EXERCISE MATERIAL:
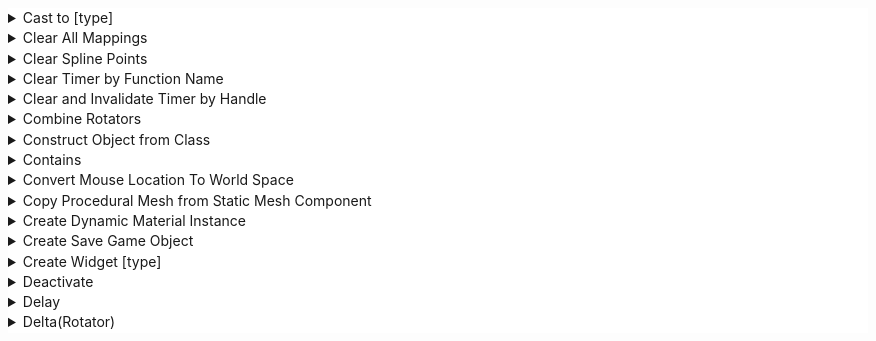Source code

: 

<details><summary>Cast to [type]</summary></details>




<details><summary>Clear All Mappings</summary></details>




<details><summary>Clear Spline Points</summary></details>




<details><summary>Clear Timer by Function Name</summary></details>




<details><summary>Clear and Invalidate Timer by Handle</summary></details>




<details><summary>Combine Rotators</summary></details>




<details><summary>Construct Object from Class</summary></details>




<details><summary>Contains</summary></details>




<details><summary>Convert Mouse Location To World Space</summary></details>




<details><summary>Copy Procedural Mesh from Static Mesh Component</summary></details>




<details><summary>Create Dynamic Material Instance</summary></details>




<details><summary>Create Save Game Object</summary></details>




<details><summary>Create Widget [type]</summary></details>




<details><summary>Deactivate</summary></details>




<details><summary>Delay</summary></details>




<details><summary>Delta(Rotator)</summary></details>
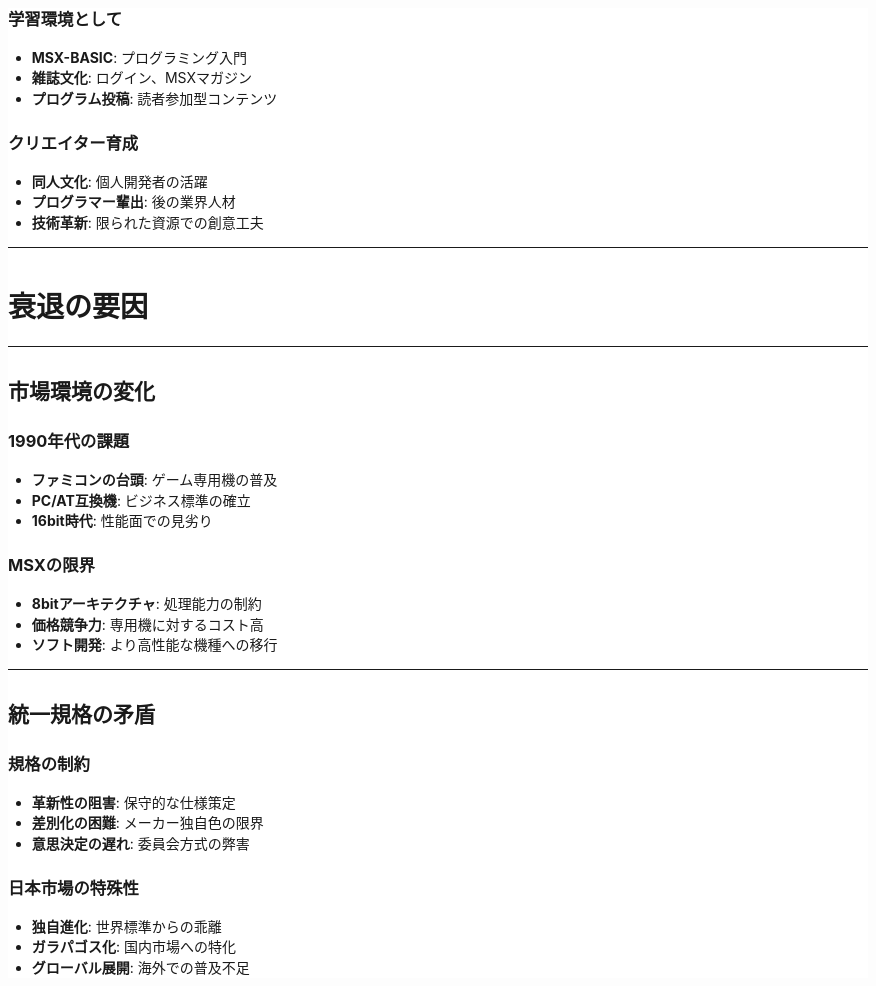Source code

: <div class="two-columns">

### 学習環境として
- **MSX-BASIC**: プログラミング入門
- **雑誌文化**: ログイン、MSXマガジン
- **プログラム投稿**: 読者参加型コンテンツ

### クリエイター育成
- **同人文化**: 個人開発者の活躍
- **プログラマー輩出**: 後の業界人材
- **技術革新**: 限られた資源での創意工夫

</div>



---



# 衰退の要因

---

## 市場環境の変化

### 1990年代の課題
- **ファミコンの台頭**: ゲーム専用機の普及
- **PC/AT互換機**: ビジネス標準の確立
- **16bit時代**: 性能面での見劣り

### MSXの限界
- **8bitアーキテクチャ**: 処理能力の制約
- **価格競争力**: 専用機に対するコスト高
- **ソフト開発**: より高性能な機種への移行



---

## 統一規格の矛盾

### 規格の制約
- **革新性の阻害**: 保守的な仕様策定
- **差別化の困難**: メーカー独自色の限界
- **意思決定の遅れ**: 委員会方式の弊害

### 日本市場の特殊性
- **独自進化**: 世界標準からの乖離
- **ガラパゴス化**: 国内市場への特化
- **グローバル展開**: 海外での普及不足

HOW TO COMPLETE THIS TASK:
From the first line to the last, reproduce the listing above exactly, leaving the pictures out.

WRITTEN RESPONSE:
Source code

: 

<details><summary>Cast to [type]</summary></details>




<details><summary>Clear All Mappings</summary></details>




<details><summary>Clear Spline Points</summary></details>




<details><summary>Clear Timer by Function Name</summary></details>




<details><summary>Clear and Invalidate Timer by Handle</summary></details>




<details><summary>Combine Rotators</summary></details>




<details><summary>Construct Object from Class</summary></details>




<details><summary>Contains</summary></details>




<details><summary>Convert Mouse Location To World Space</summary></details>




<details><summary>Copy Procedural Mesh from Static Mesh Component</summary></details>




<details><summary>Create Dynamic Material Instance</summary></details>




<details><summary>Create Save Game Object</summary></details>




<details><summary>Create Widget [type]</summary></details>




<details><summary>Deactivate</summary></details>




<details><summary>Delay</summary></details>




<details><summary>Delta(Rotator)</summary></details>
Source code

: <div class="two-columns">

### 学習環境として
- **MSX-BASIC**: プログラミング入門
- **雑誌文化**: ログイン、MSXマガジン
- **プログラム投稿**: 読者参加型コンテンツ

### クリエイター育成
- **同人文化**: 個人開発者の活躍
- **プログラマー輩出**: 後の業界人材
- **技術革新**: 限られた資源での創意工夫

</div>



---



# 衰退の要因

---

## 市場環境の変化

### 1990年代の課題
- **ファミコンの台頭**: ゲーム専用機の普及
- **PC/AT互換機**: ビジネス標準の確立
- **16bit時代**: 性能面での見劣り

### MSXの限界
- **8bitアーキテクチャ**: 処理能力の制約
- **価格競争力**: 専用機に対するコスト高
- **ソフト開発**: より高性能な機種への移行



---

## 統一規格の矛盾

### 規格の制約
- **革新性の阻害**: 保守的な仕様策定
- **差別化の困難**: メーカー独自色の限界
- **意思決定の遅れ**: 委員会方式の弊害

### 日本市場の特殊性
- **独自進化**: 世界標準からの乖離
- **ガラパゴス化**: 国内市場への特化
- **グローバル展開**: 海外での普及不足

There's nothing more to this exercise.